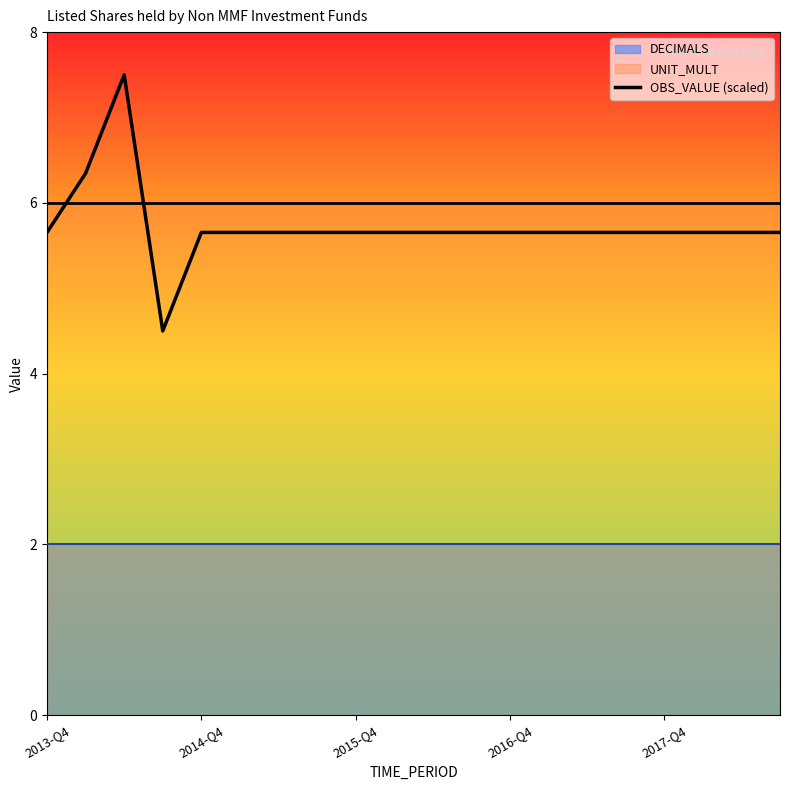

At which label does OBS_VALUE (scaled) first exceed 5?

2013-Q4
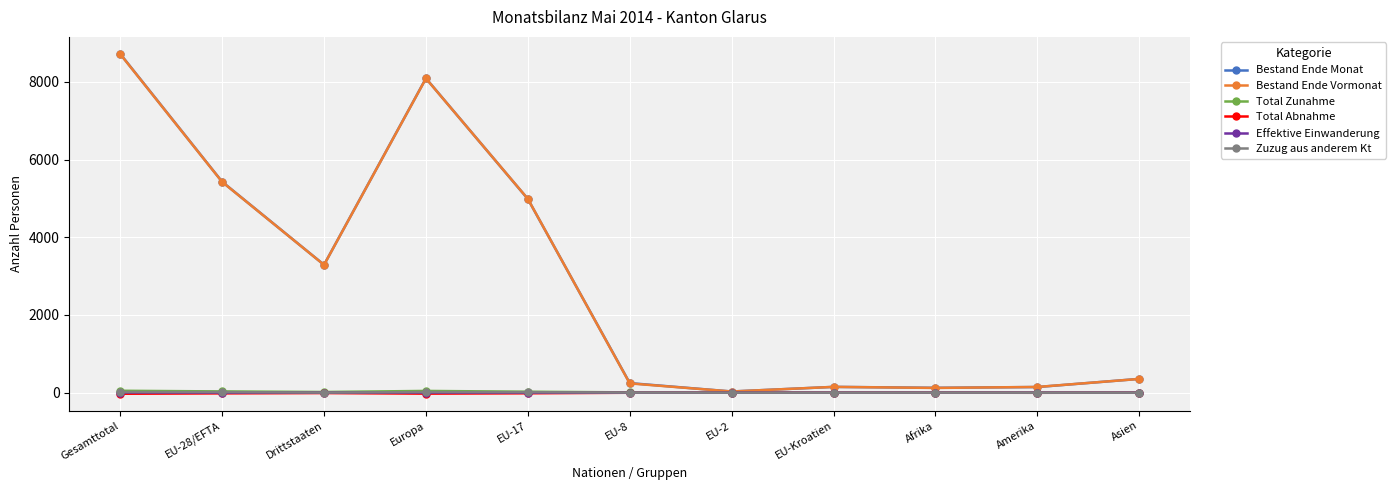

At how many categories does at least one series exceed 2899?

5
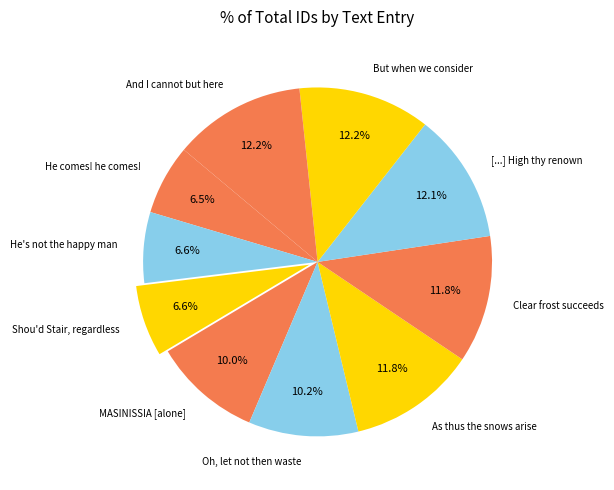

What is the total percentage of Clear frost succeeds and And I cannot but here?

24.0%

--------------------------------

• [Work request] Retype all the rows above word for word, leaving out the pictures.

• [Exercise result]
At which label does OBS_VALUE (scaled) first exceed 5?

2013-Q4

At how many categories does at least one series exceed 2899?

5

What is the total percentage of Clear frost succeeds and And I cannot but here?

24.0%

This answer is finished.